LES ETRANGERS

chronique
Se plaignent toujours, les étrangers. Eh bien, cette fois, ils vont être servis. Sous l’impulsion de Patrick « z’avez-vous vu ma coiffure » Dewael, une nouvelle loi rend leur expulsion encore plus facile. Y a que les Suisses qui font mieux. Mais eux, faut leur pardonner. Quatre cents ans sans guerre. Comment voulez-vous qu’ils comprennent quelque chose aux étrangers ?
Tandis que nous, nous avons multiplié les attentions. Les centres fermés, par exemple. De vrais hôtels où les visiteurs et leurs familles profitent du soleil en se tournant les pouces derrière des barbelés sans risquer de se faire agresser par des supporters de football ou d’autres enragés. Et le rapatriement au pays ? Gratuit et en avion, s’il vous plaît, sans réservation préalable, avec coussin en prime pour étouffer les grosses fatigues.
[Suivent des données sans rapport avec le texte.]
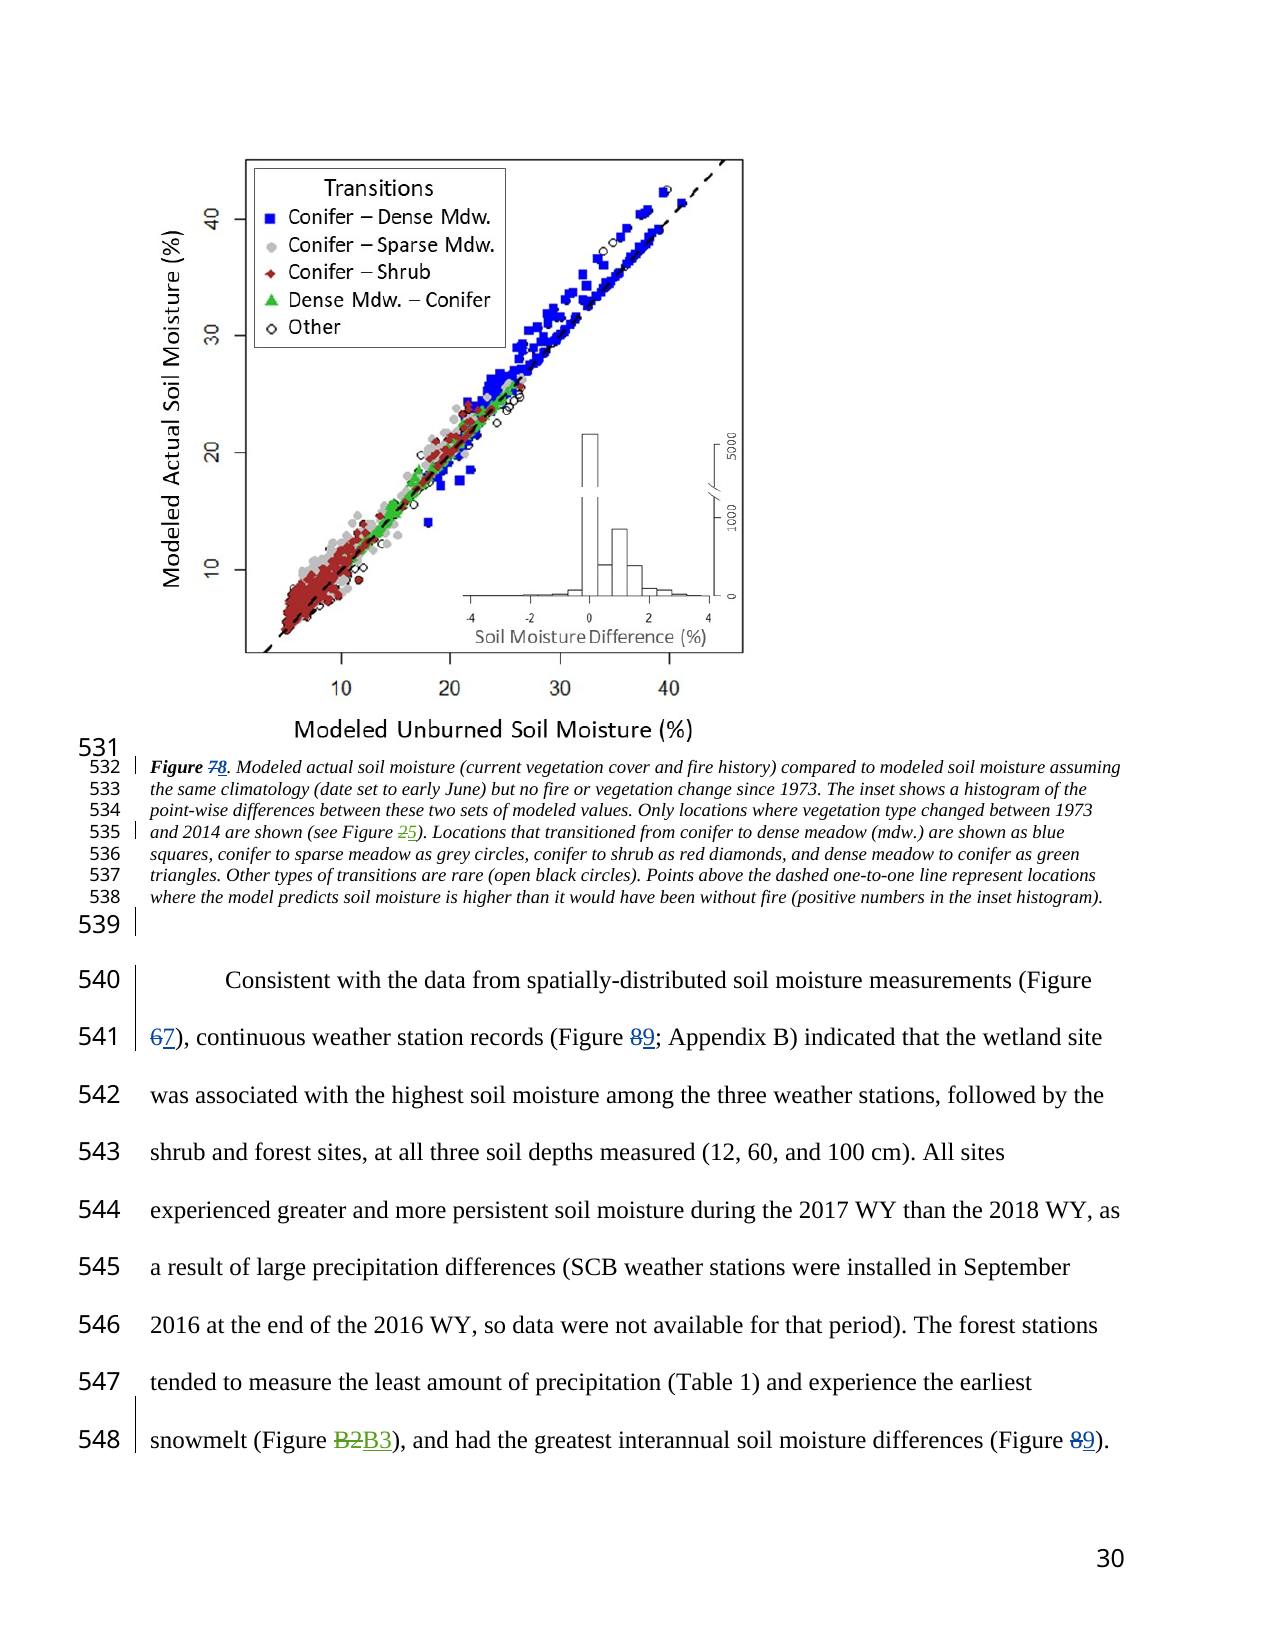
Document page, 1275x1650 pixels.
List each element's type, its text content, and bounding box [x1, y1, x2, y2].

text Figure . Modeled actual soil moisture (current vegetation cover and fire history) compared to modeled soil moisture assuming the same climatology (date set to early June) but no fire or vegetation change since 1973. The inset shows a histogram of the point-wise differences between these two sets of modeled values. Only locations where vegetation type changed between 1973 and 2014 are shown (see Figure ). Locations that transitioned from conifer to dense meadow (mdw.) are shown as blue squares, conifer to sparse meadow as grey circles, conifer to shrub as red diamonds, and dense meadow to conifer as green triangles. Other types of transitions are rare (open black circles). Points above the dashed one-to-one line represent locations where the model predicts soil moisture is higher than it would have been without fire (positive numbers in the inset histogram). [150, 756, 1125, 907]
picture [150, 150, 757, 757]
text Consistent with the data from spatially-distributed soil moisture measurements (Figure ), continuous weather station records (Figure ; Appendix B) indicated that the wetland site was associated with the highest soil moisture among the three weather stations, followed by the shrub and forest sites, at all three soil depths measured (12, 60, and 100 cm). All sites experienced greater and more persistent soil moisture during the 2017 WY than the 2018 WY, as a result of large precipitation differences (SCB weather stations were installed in September 2016 at the end of the 2016 WY, so data were not available for that period). The forest stations tended to measure the least amount of precipitation (Table 1) and experience the earliest snowmelt (Figure ), and had the greatest interannual soil moisture differences (Figure ). [150, 965, 1125, 1453]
La loi du 15 septembre 2006 que le Moniteur publie ces jours-ci offre un nouveau cadeau à ceux qui ne sont pas contents d’être expulsés du territoire: une procédure de recours devant une nouvelle juridiction, le Conseil du Contentieux des Etrangers. La plainte suspend l’ordre de quitter le territoire si elle est introduite dans les vingt-quatre heures. Et si le Conseil se prononce dans les septante-deux heures.
Voilà comment ça se passe : un étranger est arrêté un samedi par des policiers qui trouvent que sa tête ne leur revient pas. Pour éviter l’expulsion immédiate, la requête doit être envoyée avant la fin du week-end. Du papier ? Un bic ? Un dictionnaire français ? N’a qu’à demander aux flics ! Et aussi un timbre, siouplaît, un prior, hein ! Et, si ce n’est pas abuser de vot’ gentillesse, vous pourriez aussi la poster, parce que moi, au fond de ma cellule et avec mes menottes, c’est un peu difficile ?
Le Conseil a trois jours pour rendre sa décision sinon la requête tombe à l’eau. Et notre ami peut être immédiatement reconduit à Zaventem. Vous lisez bien : il suffit que la décision du Conseil ne tombe pas dans les septante-deux heures pour l’étranger soit expulsé franco de port! Dites-moi pourquoi les magistrats se hâteraient alors qu’en regardant ailleurs, ils seront débarrassés du dossier?
La Belgique a été condamnée par la Cour européenne des droits de l’homme en 2002 parce l’expulsion d’un étranger n’était pas suspendue le temps de statuer sur son recours. Le Conseil d’Etat a mis en garde le gouvernement : la Cour de Strasbourg ne sera pas satisfaite par la nouvelle loi, le délai est beaucoup trop court. Mais le coiffeur de monsieur Dewael lui a dit que des étrangers, il en a assez vu comme ça. Alors, le temps que l’affaire retourne à Strasbourg, il sera ailleurs, monsieur Dewael.